The government’s plan to tackle poverty is threefold:

  1. Invest in the education system to have better-equipped workers;
  2. Create more jobs;
  3. Involve the population in the economic development process, specifically at the regional level

    Poverty indicators (GeoStat via ADB)

These are reasonable responses, but, as with the government’s ambitious sector expansion plan, the public sector will have to be effective in implementing the program to facilitate efficient development. It will take a combination of programs and sufficient incentives to involve Georgians and show them the benefits of such policies, which might not be apparent for several years. The regional development will be more immediate, as Georgians will be able to see funding for projects allocated to their region put to work for them. But extra money injections could still naturally gravitate to central cities and projects, like Batumi in Adjara, and leaving out villages that need the most investment and work with less profit payoff.
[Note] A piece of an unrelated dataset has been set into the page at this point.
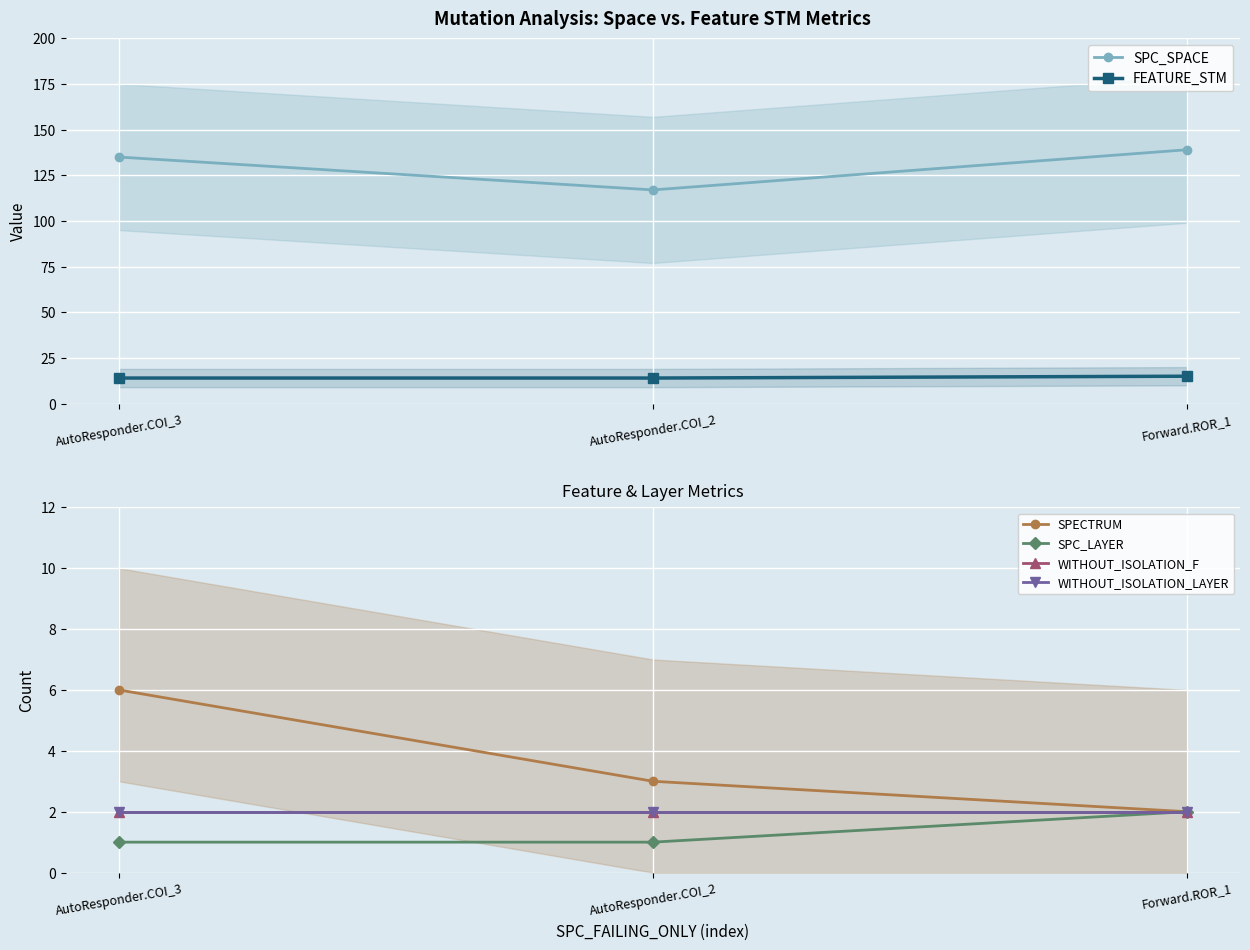

The value of SPC_SPACE at Forward.ROR_1 is 139. True or false?

True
The basics need to be accounted for.

Poverty indicators (GeoStat via ADB)

Georgia’s plans for the future (Source: Asian Development Bank)

Finally, some regional projects, especially in hydropower, tourism, and agriculture, can be a double-edge sword for residents, who want the material benefit without any potential relocation or the business of a once-quiet and pristine area. The government and the private sector cooperate to ensure that when it pairs sectoral development with socio-economic development, parts of cultural heritage and human dignity are not left behind.  

External aid is the road to finance

Georgia is still heavily reliant on external aid in foreign direct investment, private and public financing, and debt assistance, to build its economy. At the public level, Georgia has governance and strategic programs with the World Bank and the European Bank for Reconstruction and Development (EBRD). The country relies on cooperation with the Asian Development Bank and the EBRD for special project financing and procurement. In 2017 and 2018, most EBRD projects approved in Georgia were private projects in the power and energy sector, specifically hydro projects. This focus dovetails with the government’s projected plans to become more competitive in the hydro power sector. There is also productive overlap between Georgia’s goals to diversify its sources of finance and the offers by external actors. The foreign business lobby in Georgia has been able to successfully bid for projects the country has put on the table. Foreign involvement brings in more than just capital, it also brings new innovation ideas and perspective on development that benefits Georgian businesses. The soft power gains of cooperation are exponential, and Georgia seems to be using every chance it can to capitalize on the projects on offer. Here, Georgia should stay the course and keep working to expand on what it has.

Gini coefficient (World Bank via ADB)



At the heart of Georgia’s economic climb is resilience and a belief it can do better. Georgia believes itself to be the best developed and the fastest-growing country in its region. It is not wrong to claim this, but it needs to back up its claim with real, sustainable policy, starting with its own public sector governance. The country has a lot to work with in its natural resources, location, and, perhaps most important, in its vastly underutilized human capital. The private sector, policy makers, and outside onlookers all recognize this.